While Endrias hopes the program will continue in the future, he does not want Lang to use it as a way to put the weight of advising on students. Rivera said that peer mentoring programs like Lang Peer-to-Peer Connect serve a different purpose than academic advisors, and that each program supplements the other.
“Advising is an amazing resource but I think there are other ways in which you get informal advice rather than be advised,” Rivera said. “It’s more of that informal conversational experiential thing that you get from your peers that is important in your decision making process as well.”
To help peer connectors serve students as peer mentors rather than formal advisors, Rivera encouraged them to always speak from their own experiences when tabling.
The future of Lang Peer-to-Peer Connect
As most of the peer connectors participate in the program again this semester, they have ideas about how it could function better.
Last semester, the tabling session schedule was planned around the schedules of the peer connectors, resulting in low turn out on particular times and days. In the future, Lo, who graduated in December, would like the schedule to be based on the schedules of first and second-year students so that more students will be able to access the service.
Endrias and Guerra would also like to see the program better advertised to the student body, as students often miss the large numbers of mass emails that flood their inboxes.
Additionally, Endrias hopes that Lang Peer-to-Peer Connect will be incorporated into specific Lang departments to increase student outreach.

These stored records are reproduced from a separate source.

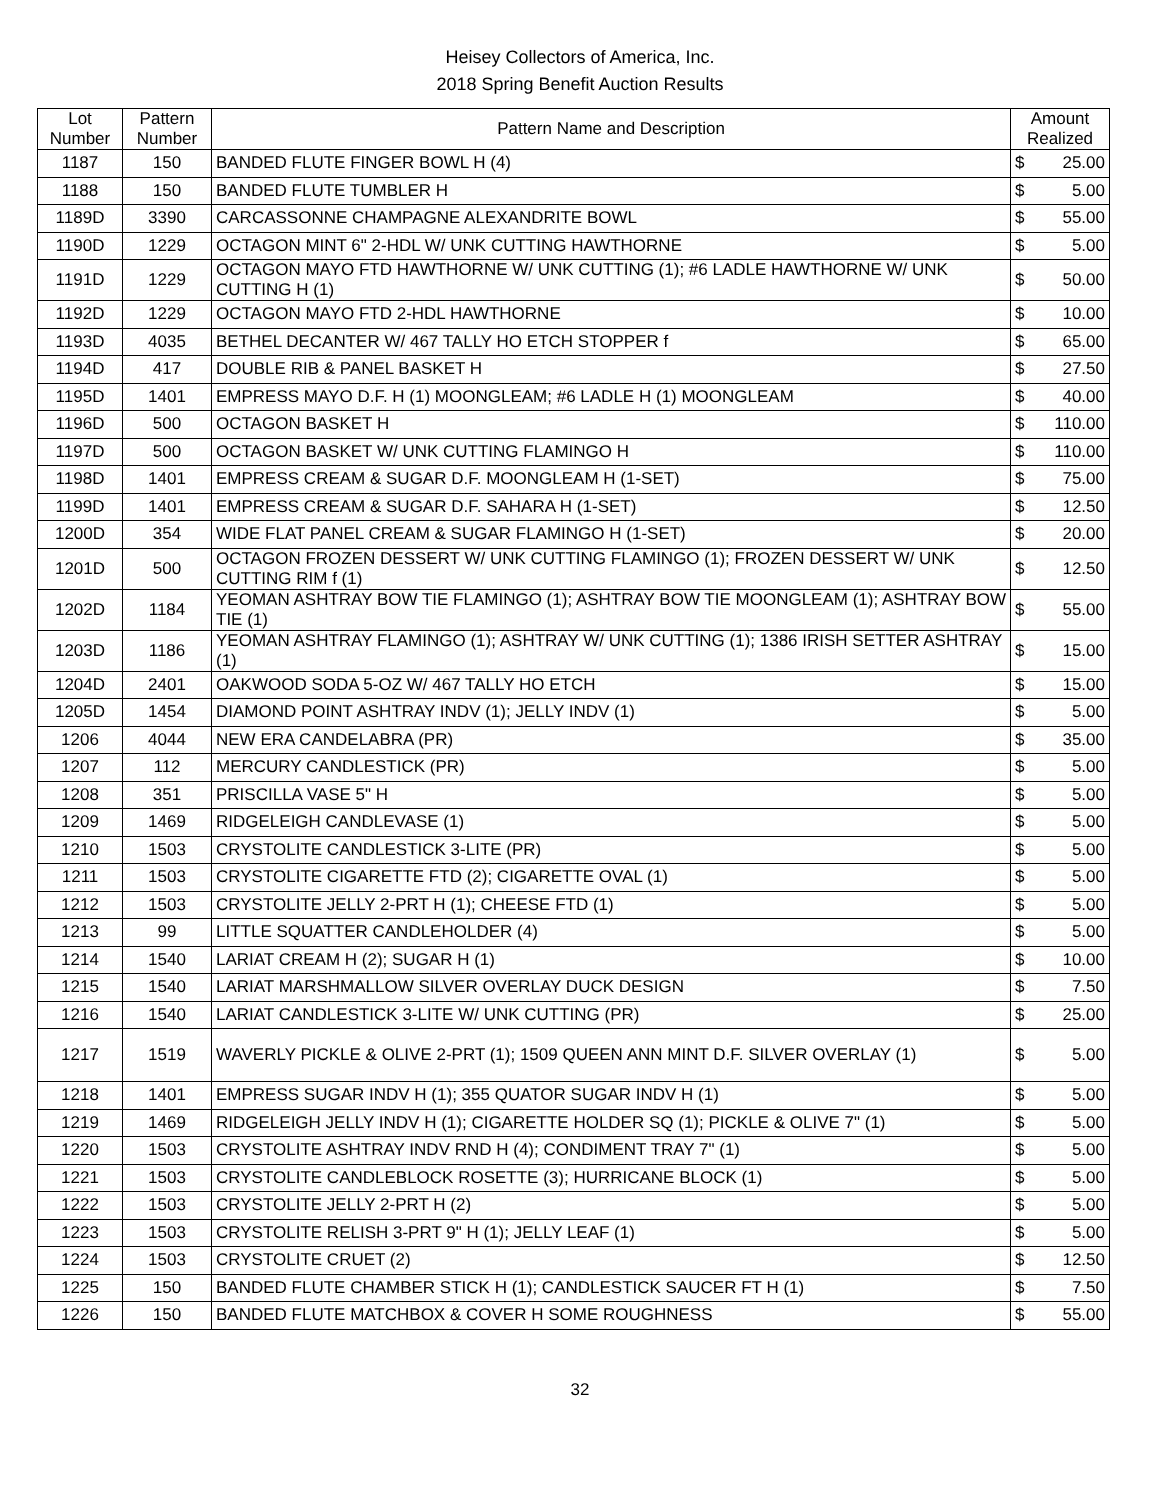Heisey Collectors of America, Inc.
2018 Spring Benefit Auction Results
| Lot Number | Pattern Number | Pattern Name and Description | Amount Realized | |
| --- | --- | --- | --- | --- |
| 1187 | 150 | BANDED FLUTE FINGER BOWL H (4) | $ | 25.00 |
| 1188 | 150 | BANDED FLUTE TUMBLER H | $ | 5.00 |
| 1189D | 3390 | CARCASSONNE CHAMPAGNE ALEXANDRITE BOWL | $ | 55.00 |
| 1190D | 1229 | OCTAGON MINT 6" 2-HDL W/ UNK CUTTING HAWTHORNE | $ | 5.00 |
| 1191D | 1229 | OCTAGON MAYO FTD HAWTHORNE W/ UNK CUTTING (1); #6 LADLE HAWTHORNE W/ UNK CUTTING H (1) | $ | 50.00 |
| 1192D | 1229 | OCTAGON MAYO FTD 2-HDL HAWTHORNE | $ | 10.00 |
| 1193D | 4035 | BETHEL DECANTER W/ 467 TALLY HO ETCH STOPPER f | $ | 65.00 |
| 1194D | 417 | DOUBLE RIB & PANEL BASKET H | $ | 27.50 |
| 1195D | 1401 | EMPRESS MAYO D.F. H (1) MOONGLEAM; #6 LADLE H (1) MOONGLEAM | $ | 40.00 |
| 1196D | 500 | OCTAGON BASKET H | $ | 110.00 |
| 1197D | 500 | OCTAGON BASKET W/ UNK CUTTING FLAMINGO H | $ | 110.00 |
| 1198D | 1401 | EMPRESS CREAM & SUGAR D.F. MOONGLEAM H (1-SET) | $ | 75.00 |
| 1199D | 1401 | EMPRESS CREAM & SUGAR D.F. SAHARA H (1-SET) | $ | 12.50 |
| 1200D | 354 | WIDE FLAT PANEL CREAM & SUGAR FLAMINGO H (1-SET) | $ | 20.00 |
| 1201D | 500 | OCTAGON FROZEN DESSERT W/ UNK CUTTING FLAMINGO (1); FROZEN DESSERT W/ UNK CUTTING RIM f (1) | $ | 12.50 |
| 1202D | 1184 | YEOMAN ASHTRAY BOW TIE FLAMINGO (1); ASHTRAY BOW TIE MOONGLEAM (1); ASHTRAY BOW TIE (1) | $ | 55.00 |
| 1203D | 1186 | YEOMAN ASHTRAY FLAMINGO (1); ASHTRAY W/ UNK CUTTING (1); 1386 IRISH SETTER ASHTRAY (1) | $ | 15.00 |
| 1204D | 2401 | OAKWOOD SODA 5-OZ W/ 467 TALLY HO ETCH | $ | 15.00 |
| 1205D | 1454 | DIAMOND POINT ASHTRAY INDV (1); JELLY INDV (1) | $ | 5.00 |
| 1206 | 4044 | NEW ERA CANDELABRA (PR) | $ | 35.00 |
| 1207 | 112 | MERCURY CANDLESTICK (PR) | $ | 5.00 |
| 1208 | 351 | PRISCILLA VASE 5" H | $ | 5.00 |
| 1209 | 1469 | RIDGELEIGH CANDLEVASE (1) | $ | 5.00 |
| 1210 | 1503 | CRYSTOLITE CANDLESTICK 3-LITE (PR) | $ | 5.00 |
| 1211 | 1503 | CRYSTOLITE CIGARETTE FTD (2); CIGARETTE OVAL (1) | $ | 5.00 |
| 1212 | 1503 | CRYSTOLITE JELLY 2-PRT H (1); CHEESE FTD (1) | $ | 5.00 |
| 1213 | 99 | LITTLE SQUATTER CANDLEHOLDER (4) | $ | 5.00 |
| 1214 | 1540 | LARIAT CREAM H (2); SUGAR H (1) | $ | 10.00 |
| 1215 | 1540 | LARIAT MARSHMALLOW SILVER OVERLAY DUCK DESIGN | $ | 7.50 |
| 1216 | 1540 | LARIAT CANDLESTICK 3-LITE W/ UNK CUTTING (PR) | $ | 25.00 |
| 1217 | 1519 | WAVERLY PICKLE & OLIVE 2-PRT (1); 1509 QUEEN ANN MINT D.F. SILVER OVERLAY (1) | $ | 5.00 |
| 1218 | 1401 | EMPRESS SUGAR INDV H (1); 355 QUATOR SUGAR INDV H (1) | $ | 5.00 |
| 1219 | 1469 | RIDGELEIGH JELLY INDV H (1); CIGARETTE HOLDER SQ (1); PICKLE & OLIVE 7" (1) | $ | 5.00 |
| 1220 | 1503 | CRYSTOLITE ASHTRAY INDV RND H (4); CONDIMENT TRAY 7" (1) | $ | 5.00 |
| 1221 | 1503 | CRYSTOLITE CANDLEBLOCK ROSETTE (3); HURRICANE BLOCK (1) | $ | 5.00 |
| 1222 | 1503 | CRYSTOLITE JELLY 2-PRT H (2) | $ | 5.00 |
| 1223 | 1503 | CRYSTOLITE RELISH 3-PRT 9" H (1); JELLY LEAF (1) | $ | 5.00 |
| 1224 | 1503 | CRYSTOLITE CRUET (2) | $ | 12.50 |
| 1225 | 150 | BANDED FLUTE CHAMBER STICK H (1); CANDLESTICK SAUCER FT H (1) | $ | 7.50 |
| 1226 | 150 | BANDED FLUTE MATCHBOX & COVER H SOME ROUGHNESS | $ | 55.00 |
32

Rivera said this is something CESJ is already planning.
“I want this to be an intersectional program that crossects the different offices on campus,” Rivera said. “We’re thinking about how that growth is going to happen.”
With the same goal in mind, Gupta sees space for its expansion into the digital world.
“I just think it should be more active in the virtual space and in the physical space, more like people having the opportunity to just shoot a text or send an email or meet up,” Gupta said.
This could help reach students who do not feel comfortable approaching strangers in the middle of a busy college campus, as the current program requires them to do.
All students who were peer connectors during the fall and who are living in New York this semester have chosen to participate in the program again, according to Rivera. Guerra and Noor Lima Boudakian, a third-year student double majoring in global studies and economics at Lang, are serving as co-lead peer connectors this semester.
In addition to receiving an increased stipend of $375, this semester’s peer connectors will table for about 15 hours each throughout the semester, five more than those who worked in the fall.
Rivera is a proponent for student involvement, and hopes that the program will expand organically as it continues this semester and beyond.
“I really do think that’s the beauty of what it means to be a student who is involved and cares about your institution,” Rivera said. “To see it and critique it in a beautiful loving way and to offer it a solution even though students shouldn’t necessarily offer those solutions themselves.”